Extracto:
┌────────

Así fue como durante muchos años el hombre olvidó que tenía piernas para andar. Los pies se convirtieron en terminales corporales para embragar, desembragar, acelerar y frenar. Como dijo González Ruano, el hombre del siglo XX había perdido la alegría de andar. Pues bien, el hombre del siglo XXI ha descubierto que sus manos son dos extremos que abarcan el mundo a golpe de click. O al menos, eso creen.
Porque no hay nada más lejos de la realidad. La voracidad de las corporaciones tecnológicas, el ruido embravecido e insoportable de las redes sociales, la sociedad de la desinformación, la morbidez narcisista de las fotografías y el gregarismo hacen que seamos meros peones de una partida de ajedrez en la que no somos responsables de nuestros movimientos.
Por esa idiotización sociológica producida por la abducción de la Iglesia del 2.0, resulta que nos habíamos olvidado que la Naturaleza existe. Y que se envilece, más si cabe cuando ha sido desvalijada. Entre la rapacidad del mundo infantil de los “me gusta” hasta la desidia y el abandono hedonista de una parte de la sociedad española, nos ha cogido una copiosa nevada, como las de antes.

└────────

Coordenadas de puntos clave de la pose:

┌────────

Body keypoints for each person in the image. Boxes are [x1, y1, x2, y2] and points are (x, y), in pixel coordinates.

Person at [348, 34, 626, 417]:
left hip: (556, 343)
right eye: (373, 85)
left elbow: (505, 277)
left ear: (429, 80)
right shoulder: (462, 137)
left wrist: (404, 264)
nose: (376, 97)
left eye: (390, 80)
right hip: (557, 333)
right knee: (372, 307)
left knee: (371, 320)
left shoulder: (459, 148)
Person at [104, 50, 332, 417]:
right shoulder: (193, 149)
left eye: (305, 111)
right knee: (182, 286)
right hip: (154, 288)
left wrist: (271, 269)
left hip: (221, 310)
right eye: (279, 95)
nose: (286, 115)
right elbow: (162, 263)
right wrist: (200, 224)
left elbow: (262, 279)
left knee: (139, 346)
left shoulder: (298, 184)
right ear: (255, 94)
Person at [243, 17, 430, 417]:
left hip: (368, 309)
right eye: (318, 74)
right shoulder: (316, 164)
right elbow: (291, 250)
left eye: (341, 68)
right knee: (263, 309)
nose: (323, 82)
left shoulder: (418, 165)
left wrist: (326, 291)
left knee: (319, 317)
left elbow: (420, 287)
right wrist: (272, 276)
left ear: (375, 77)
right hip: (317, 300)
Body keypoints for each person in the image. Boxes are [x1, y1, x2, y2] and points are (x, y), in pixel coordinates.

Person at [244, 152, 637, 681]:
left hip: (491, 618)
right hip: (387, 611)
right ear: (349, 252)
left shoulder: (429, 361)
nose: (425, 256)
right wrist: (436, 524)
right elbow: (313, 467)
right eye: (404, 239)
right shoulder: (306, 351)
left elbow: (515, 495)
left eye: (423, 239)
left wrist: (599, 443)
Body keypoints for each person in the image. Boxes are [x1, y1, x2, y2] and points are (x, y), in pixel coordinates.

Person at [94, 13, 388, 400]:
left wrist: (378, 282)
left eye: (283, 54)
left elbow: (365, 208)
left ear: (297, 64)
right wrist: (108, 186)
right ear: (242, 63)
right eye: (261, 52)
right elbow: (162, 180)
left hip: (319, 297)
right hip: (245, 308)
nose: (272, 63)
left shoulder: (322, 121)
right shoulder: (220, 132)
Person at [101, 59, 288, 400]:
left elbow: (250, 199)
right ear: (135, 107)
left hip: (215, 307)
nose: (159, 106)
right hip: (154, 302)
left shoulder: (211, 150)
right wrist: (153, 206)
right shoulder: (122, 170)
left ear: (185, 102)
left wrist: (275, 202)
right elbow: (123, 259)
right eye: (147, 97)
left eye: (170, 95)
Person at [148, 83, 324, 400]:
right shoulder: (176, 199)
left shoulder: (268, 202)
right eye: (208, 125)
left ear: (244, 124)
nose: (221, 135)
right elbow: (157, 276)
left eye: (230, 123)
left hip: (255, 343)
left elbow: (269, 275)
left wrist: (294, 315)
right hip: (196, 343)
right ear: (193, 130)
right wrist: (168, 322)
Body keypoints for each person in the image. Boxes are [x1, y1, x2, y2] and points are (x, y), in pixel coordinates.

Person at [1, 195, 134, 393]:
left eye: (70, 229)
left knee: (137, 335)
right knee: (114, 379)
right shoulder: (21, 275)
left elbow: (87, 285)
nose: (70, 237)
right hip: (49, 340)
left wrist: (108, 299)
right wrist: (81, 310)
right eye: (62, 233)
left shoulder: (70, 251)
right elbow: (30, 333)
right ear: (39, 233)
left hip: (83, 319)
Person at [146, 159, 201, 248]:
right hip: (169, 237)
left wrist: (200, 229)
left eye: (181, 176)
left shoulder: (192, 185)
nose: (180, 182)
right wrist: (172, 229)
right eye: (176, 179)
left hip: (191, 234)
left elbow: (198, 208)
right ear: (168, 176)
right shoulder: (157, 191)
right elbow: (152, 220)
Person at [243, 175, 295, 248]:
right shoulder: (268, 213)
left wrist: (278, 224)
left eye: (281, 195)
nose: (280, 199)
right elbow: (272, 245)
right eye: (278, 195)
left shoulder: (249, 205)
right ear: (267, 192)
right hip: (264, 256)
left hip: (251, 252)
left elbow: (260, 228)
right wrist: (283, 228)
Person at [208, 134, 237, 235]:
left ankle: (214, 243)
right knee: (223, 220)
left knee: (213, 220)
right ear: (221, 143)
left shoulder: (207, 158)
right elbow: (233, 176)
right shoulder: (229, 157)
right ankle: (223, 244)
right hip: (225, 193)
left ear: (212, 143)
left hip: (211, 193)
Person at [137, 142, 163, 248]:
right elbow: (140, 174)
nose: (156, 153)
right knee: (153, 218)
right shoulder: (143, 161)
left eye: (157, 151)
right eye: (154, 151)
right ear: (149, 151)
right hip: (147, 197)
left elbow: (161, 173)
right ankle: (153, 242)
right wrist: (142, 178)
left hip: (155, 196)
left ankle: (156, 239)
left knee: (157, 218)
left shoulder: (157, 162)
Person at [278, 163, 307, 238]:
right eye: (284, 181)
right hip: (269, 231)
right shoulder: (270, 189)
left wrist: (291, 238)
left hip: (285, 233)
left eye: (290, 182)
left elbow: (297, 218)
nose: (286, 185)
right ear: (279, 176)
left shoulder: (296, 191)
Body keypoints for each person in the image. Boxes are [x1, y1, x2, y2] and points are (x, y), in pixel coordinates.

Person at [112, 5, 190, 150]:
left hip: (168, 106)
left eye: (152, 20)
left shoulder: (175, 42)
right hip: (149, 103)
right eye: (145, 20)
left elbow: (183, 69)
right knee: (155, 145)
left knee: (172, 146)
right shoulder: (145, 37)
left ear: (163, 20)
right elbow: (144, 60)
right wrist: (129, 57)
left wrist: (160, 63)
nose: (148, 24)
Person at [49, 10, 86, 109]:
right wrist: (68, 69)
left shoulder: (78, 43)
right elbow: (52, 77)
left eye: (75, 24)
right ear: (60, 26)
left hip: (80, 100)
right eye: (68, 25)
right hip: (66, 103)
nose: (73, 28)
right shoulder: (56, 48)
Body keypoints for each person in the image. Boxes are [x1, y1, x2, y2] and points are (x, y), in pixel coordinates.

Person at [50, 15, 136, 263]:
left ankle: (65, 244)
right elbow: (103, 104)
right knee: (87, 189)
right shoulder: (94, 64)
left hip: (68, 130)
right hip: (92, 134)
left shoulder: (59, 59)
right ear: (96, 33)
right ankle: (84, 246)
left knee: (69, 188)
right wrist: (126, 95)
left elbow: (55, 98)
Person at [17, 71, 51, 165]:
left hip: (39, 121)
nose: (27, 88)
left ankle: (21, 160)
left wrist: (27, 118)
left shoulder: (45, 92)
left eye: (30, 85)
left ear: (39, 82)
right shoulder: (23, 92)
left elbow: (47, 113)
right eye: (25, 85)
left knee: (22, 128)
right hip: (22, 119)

└────────
┌────────

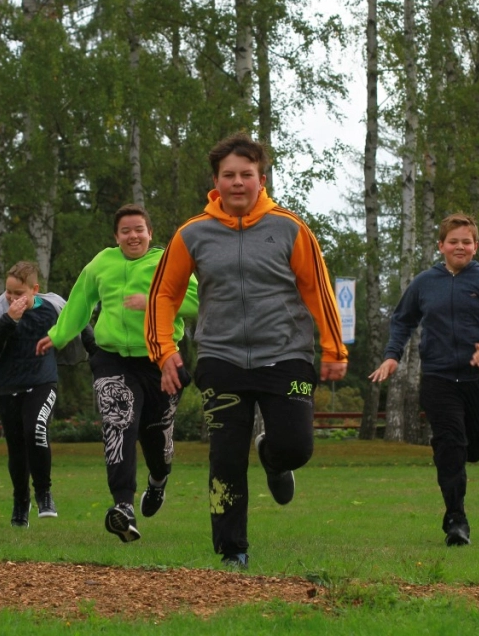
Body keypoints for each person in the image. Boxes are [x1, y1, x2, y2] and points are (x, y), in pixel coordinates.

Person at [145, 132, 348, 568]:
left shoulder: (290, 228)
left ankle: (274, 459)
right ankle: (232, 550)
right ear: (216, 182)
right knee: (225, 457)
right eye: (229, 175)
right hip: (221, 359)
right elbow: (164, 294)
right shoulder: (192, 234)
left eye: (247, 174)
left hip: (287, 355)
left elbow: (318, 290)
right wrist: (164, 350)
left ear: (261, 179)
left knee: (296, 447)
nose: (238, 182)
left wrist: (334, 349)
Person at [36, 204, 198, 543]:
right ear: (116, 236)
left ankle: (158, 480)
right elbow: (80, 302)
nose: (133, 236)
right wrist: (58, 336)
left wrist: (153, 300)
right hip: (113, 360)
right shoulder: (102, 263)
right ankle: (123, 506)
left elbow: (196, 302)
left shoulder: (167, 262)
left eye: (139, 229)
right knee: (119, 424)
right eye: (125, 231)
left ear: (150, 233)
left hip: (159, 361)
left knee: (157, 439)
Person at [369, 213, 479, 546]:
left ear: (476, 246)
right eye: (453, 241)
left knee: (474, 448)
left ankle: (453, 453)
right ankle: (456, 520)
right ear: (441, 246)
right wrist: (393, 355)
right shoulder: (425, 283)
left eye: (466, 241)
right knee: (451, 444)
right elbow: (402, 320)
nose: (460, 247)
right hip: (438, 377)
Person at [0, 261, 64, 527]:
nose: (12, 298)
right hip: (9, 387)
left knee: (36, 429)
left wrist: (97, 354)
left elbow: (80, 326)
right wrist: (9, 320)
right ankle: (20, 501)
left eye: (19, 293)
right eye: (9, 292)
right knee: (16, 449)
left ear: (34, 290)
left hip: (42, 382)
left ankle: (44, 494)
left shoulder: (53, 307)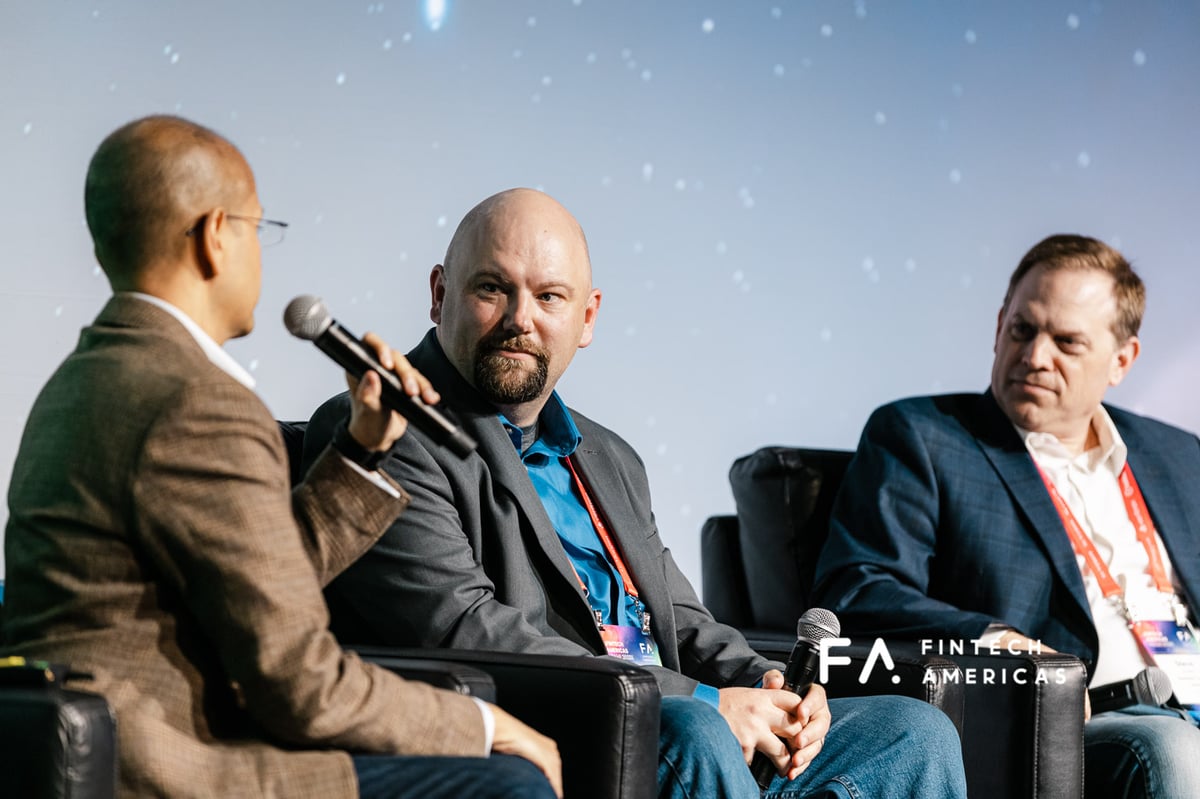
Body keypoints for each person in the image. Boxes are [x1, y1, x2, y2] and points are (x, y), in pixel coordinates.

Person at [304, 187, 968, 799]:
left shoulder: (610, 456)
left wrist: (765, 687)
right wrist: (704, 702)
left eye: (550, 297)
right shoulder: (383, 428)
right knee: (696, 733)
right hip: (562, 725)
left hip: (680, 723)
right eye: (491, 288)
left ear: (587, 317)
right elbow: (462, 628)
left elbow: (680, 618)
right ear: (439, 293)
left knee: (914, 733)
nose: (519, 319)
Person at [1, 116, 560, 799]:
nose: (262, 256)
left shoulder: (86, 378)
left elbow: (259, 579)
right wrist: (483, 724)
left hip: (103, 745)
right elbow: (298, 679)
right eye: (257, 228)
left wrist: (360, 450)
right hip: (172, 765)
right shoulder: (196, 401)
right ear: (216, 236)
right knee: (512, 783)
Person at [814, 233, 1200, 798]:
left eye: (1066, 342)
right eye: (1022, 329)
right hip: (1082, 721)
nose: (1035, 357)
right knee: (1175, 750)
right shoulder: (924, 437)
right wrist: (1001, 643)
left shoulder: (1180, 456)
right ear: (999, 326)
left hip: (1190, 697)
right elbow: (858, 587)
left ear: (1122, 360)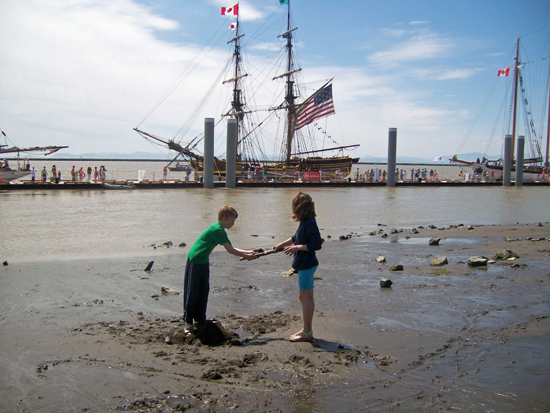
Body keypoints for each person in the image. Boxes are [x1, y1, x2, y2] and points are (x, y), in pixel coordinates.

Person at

└────────

Lista de tareas:
- a) Di si cada afirmación coincide con el extracto y cita las palabras que lo deciden: (i) González Ruano dijo que el hombre del siglo XX había perdido la alegría de andar; (ii) en la partida de ajedrez somos responsables de nuestros movimientos; (iii) la nevada que cayó fue escasa.
- b) Escribe lo que sigue al extracto sobre el olvido de la Naturaleza, a partir de su última frase.

Resultados del ejercicio:
- a)
(i) Sí: «Como dijo González Ruano, el hombre del siglo XX había perdido la alegría de andar».
(ii) No: «en la que no somos responsables de nuestros movimientos».
(iii) No: «nos ha cogido una copiosa nevada, como las de antes».

- b)
Que haya negacionistas del cambio climático a pesar de la nieve es algo que precisamente no se puede negar. Ni prohibir. Pero es una imprudencia negar lo evidente, lo demostrable, lo mensurable empíricamente. Llevamos mucho tiempo devorando nuestros recursos naturales sin posibilidad de reposición, a sabiendas de que el final era previsible. Si el final era conocido y caminábamos indefectiblemente hacia él, no queda duda de que nuestra escala de valores se había degradado. Por desgracia, es la misma escala pírrica que rige el mundo contemporáneo.
El hombre, desde que es hombre, siempre se ha dedicado a enmendar la plana a la Naturaleza. Lo ha hecho precipitando muchas veces decisiones utilitarias, porque lo que hoy puede ser útil mañana quizá no lo sea. De otro modo, y valga el juego de palabras, apenas queda Naturaleza natural. Porque ésta ha dejado paso a una forma de Naturaleza subsidiaria, recreada, poseída. Por eso hay que decirlo alto y claro, por mucho que le pese a los negacionistas. El medio ambiente en el siglo XX ha sido la víctima propiciatoria del progreso humano. Llegado a este punto, como decía Alain Hervé, si a estas alturas queremos conservar la vida, habrá que comenzar por cambiarla.
Y si fuera poco, las acémilas de la locura ocuparon el Capitolio, en una combinación distópica entre “Resacón en las Vegas” y los taparrabos de “Borat”. Me ofrezco de guionista de la próxima entrega de Torrente ocupando la Moncloa. Siempre que se cuente para el rodaje con Paco Porras, Marianico el Corto, el señor Barragán y Quique San Francisco, y para el maquillaje y la peluquería con los tramoyistas de Trump. Son los émulos de Búfalo Bill y compañía en versión carpetovetónica nacional. Mientras trato, nieva y hiela. Los más salerosos en el arte de la comicidad dicen que es la maldición de la exhumación de Franco. Otros entienden que tanto “Resistiré” no podía desembocar en algo bueno.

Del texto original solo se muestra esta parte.